[Data for estimating intrinsic matrices]
——

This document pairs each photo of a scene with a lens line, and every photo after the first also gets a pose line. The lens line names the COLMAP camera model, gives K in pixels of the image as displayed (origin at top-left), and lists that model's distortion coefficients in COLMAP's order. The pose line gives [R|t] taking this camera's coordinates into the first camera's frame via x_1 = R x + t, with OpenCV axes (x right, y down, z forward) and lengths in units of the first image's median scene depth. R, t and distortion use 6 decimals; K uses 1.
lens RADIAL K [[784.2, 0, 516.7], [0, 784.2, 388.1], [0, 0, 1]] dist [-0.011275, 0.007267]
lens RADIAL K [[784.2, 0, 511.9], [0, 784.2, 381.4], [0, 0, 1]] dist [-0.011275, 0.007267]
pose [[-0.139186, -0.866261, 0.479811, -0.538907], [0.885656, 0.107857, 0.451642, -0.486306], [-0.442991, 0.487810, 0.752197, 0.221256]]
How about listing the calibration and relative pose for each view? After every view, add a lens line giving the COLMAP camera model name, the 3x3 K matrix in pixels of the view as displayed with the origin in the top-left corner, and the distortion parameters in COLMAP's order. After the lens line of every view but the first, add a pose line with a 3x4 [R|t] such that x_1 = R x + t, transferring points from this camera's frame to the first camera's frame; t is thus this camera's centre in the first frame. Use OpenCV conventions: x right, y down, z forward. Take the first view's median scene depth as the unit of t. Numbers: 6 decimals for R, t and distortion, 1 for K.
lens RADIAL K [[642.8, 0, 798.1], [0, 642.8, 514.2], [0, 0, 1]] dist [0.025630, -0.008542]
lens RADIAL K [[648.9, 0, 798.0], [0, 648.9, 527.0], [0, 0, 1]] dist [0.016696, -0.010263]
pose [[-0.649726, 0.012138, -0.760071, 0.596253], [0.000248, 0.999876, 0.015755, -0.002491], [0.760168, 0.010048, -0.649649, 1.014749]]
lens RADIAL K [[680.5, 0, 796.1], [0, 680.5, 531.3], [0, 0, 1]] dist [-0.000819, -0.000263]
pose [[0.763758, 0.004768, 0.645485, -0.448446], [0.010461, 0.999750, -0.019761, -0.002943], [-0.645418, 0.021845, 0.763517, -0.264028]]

——

• [Goal of the exercise]: Transcribe every line of the items above without changing anything.

• [Solution]:
This document pairs each photo of a scene with a lens line, and every photo after the first also gets a pose line. The lens line names the COLMAP camera model, gives K in pixels of the image as displayed (origin at top-left), and lists that model's distortion coefficients in COLMAP's order. The pose line gives [R|t] taking this camera's coordinates into the first camera's frame via x_1 = R x + t, with OpenCV axes (x right, y down, z forward) and lengths in units of the first image's median scene depth. R, t and distortion use 6 decimals; K uses 1.
lens RADIAL K [[784.2, 0, 516.7], [0, 784.2, 388.1], [0, 0, 1]] dist [-0.011275, 0.007267]
lens RADIAL K [[784.2, 0, 511.9], [0, 784.2, 381.4], [0, 0, 1]] dist [-0.011275, 0.007267]
pose [[-0.139186, -0.866261, 0.479811, -0.538907], [0.885656, 0.107857, 0.451642, -0.486306], [-0.442991, 0.487810, 0.752197, 0.221256]]
How about listing the calibration and relative pose for each view? After every view, add a lens line giving the COLMAP camera model name, the 3x3 K matrix in pixels of the view as displayed with the origin in the top-left corner, and the distortion parameters in COLMAP's order. After the lens line of every view but the first, add a pose line with a 3x4 [R|t] such that x_1 = R x + t, transferring points from this camera's frame to the first camera's frame; t is thus this camera's centre in the first frame. Use OpenCV conventions: x right, y down, z forward. Take the first view's median scene depth as the unit of t. Numbers: 6 decimals for R, t and distortion, 1 for K.
lens RADIAL K [[642.8, 0, 798.1], [0, 642.8, 514.2], [0, 0, 1]] dist [0.025630, -0.008542]
lens RADIAL K [[648.9, 0, 798.0], [0, 648.9, 527.0], [0, 0, 1]] dist [0.016696, -0.010263]
pose [[-0.649726, 0.012138, -0.760071, 0.596253], [0.000248, 0.999876, 0.015755, -0.002491], [0.760168, 0.010048, -0.649649, 1.014749]]
lens RADIAL K [[680.5, 0, 796.1], [0, 680.5, 531.3], [0, 0, 1]] dist [-0.000819, -0.000263]
pose [[0.763758, 0.004768, 0.645485, -0.448446], [0.010461, 0.999750, -0.019761, -0.002943], [-0.645418, 0.021845, 0.763517, -0.264028]]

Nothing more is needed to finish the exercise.